*** Information Section Begins ***

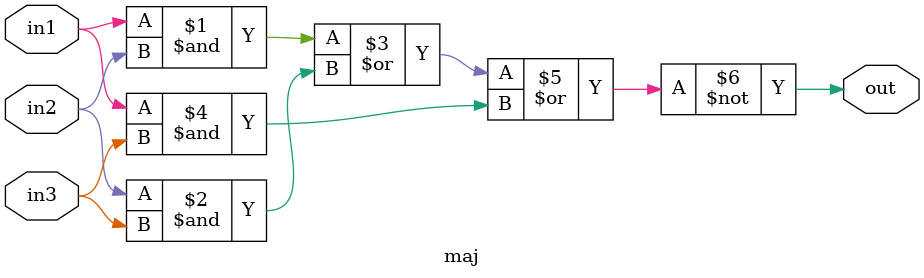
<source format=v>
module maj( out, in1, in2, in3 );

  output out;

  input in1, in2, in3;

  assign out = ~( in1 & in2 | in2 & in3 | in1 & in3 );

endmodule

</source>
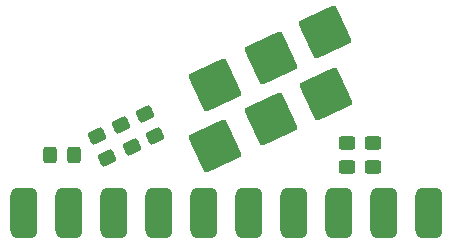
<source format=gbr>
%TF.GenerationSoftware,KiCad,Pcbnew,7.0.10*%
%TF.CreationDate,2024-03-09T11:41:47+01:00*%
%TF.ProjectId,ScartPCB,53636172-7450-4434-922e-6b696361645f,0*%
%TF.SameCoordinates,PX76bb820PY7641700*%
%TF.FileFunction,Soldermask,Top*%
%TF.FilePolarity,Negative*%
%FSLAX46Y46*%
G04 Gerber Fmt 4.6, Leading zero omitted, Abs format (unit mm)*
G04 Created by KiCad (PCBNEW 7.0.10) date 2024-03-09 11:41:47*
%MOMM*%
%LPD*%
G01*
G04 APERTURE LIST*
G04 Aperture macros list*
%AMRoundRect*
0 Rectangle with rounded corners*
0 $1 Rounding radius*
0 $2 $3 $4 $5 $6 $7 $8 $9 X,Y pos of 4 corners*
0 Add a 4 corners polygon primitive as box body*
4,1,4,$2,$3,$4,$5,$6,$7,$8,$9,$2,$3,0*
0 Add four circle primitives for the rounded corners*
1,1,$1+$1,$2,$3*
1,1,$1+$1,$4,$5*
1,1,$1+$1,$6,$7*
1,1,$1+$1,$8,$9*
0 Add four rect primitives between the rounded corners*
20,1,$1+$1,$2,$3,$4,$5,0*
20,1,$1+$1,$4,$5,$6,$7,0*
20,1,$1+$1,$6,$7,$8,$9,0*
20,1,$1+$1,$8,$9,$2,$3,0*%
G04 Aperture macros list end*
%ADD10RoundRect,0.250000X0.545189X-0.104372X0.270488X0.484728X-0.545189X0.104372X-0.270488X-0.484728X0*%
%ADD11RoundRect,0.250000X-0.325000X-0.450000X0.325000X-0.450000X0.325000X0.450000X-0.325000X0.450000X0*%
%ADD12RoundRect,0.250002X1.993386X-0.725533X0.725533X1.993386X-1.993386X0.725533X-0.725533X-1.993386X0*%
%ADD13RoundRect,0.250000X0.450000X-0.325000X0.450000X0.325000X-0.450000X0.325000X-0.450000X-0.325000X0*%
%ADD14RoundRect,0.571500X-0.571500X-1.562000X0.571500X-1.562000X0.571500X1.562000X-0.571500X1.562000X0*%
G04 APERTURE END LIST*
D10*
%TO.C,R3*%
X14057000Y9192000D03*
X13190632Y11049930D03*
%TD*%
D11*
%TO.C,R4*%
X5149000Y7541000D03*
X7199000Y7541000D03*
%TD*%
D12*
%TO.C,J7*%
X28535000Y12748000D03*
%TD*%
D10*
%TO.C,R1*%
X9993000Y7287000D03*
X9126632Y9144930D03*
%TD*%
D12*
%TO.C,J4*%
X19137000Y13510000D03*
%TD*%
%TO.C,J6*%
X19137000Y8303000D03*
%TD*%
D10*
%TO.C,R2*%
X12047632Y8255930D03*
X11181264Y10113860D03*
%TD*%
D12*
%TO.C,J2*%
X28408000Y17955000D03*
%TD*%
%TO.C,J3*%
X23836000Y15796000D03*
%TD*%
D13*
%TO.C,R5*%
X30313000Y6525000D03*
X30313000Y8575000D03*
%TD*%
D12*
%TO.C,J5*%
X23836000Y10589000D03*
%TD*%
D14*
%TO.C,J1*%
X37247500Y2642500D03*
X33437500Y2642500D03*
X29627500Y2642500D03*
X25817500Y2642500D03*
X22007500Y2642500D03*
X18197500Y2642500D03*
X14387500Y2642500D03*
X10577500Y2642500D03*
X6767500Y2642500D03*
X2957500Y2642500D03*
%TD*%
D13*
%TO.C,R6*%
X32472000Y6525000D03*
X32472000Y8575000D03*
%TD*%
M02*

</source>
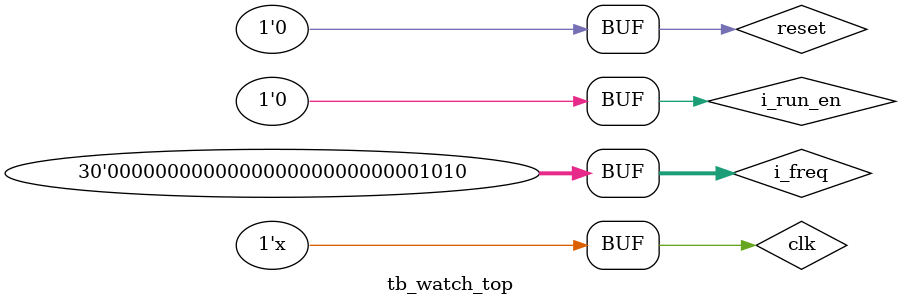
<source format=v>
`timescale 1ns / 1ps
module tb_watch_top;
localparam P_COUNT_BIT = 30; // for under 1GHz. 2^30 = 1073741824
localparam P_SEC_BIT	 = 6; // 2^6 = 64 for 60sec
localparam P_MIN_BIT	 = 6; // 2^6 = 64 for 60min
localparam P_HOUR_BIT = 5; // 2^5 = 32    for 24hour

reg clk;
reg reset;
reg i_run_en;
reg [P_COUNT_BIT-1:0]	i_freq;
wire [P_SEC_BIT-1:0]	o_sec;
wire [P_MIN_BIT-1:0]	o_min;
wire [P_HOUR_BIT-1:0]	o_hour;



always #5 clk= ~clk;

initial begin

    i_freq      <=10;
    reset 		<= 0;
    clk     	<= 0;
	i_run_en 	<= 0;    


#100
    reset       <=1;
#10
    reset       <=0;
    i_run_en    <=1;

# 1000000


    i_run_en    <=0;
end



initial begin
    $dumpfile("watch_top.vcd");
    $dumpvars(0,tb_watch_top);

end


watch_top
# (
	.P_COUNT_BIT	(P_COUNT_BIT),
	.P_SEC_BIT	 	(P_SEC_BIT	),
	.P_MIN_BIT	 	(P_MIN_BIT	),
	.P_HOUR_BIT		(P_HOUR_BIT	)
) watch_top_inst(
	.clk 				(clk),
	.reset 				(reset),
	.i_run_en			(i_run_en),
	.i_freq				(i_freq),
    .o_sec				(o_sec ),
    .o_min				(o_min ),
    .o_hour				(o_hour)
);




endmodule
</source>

*** Information Section Ends ***

== Activity ==
Using the data above, reproduce exactly the lines from the line that contains "X23836000Y15796000D03*" through the line that contains "X22007500Y2642500D03*", including both.

== Response to this task ==
X23836000Y15796000D03*
%TD*%
D13*
%TO.C,R5*%
X30313000Y6525000D03*
X30313000Y8575000D03*
%TD*%
D12*
%TO.C,J5*%
X23836000Y10589000D03*
%TD*%
D14*
%TO.C,J1*%
X37247500Y2642500D03*
X33437500Y2642500D03*
X29627500Y2642500D03*
X25817500Y2642500D03*
X22007500Y2642500D03*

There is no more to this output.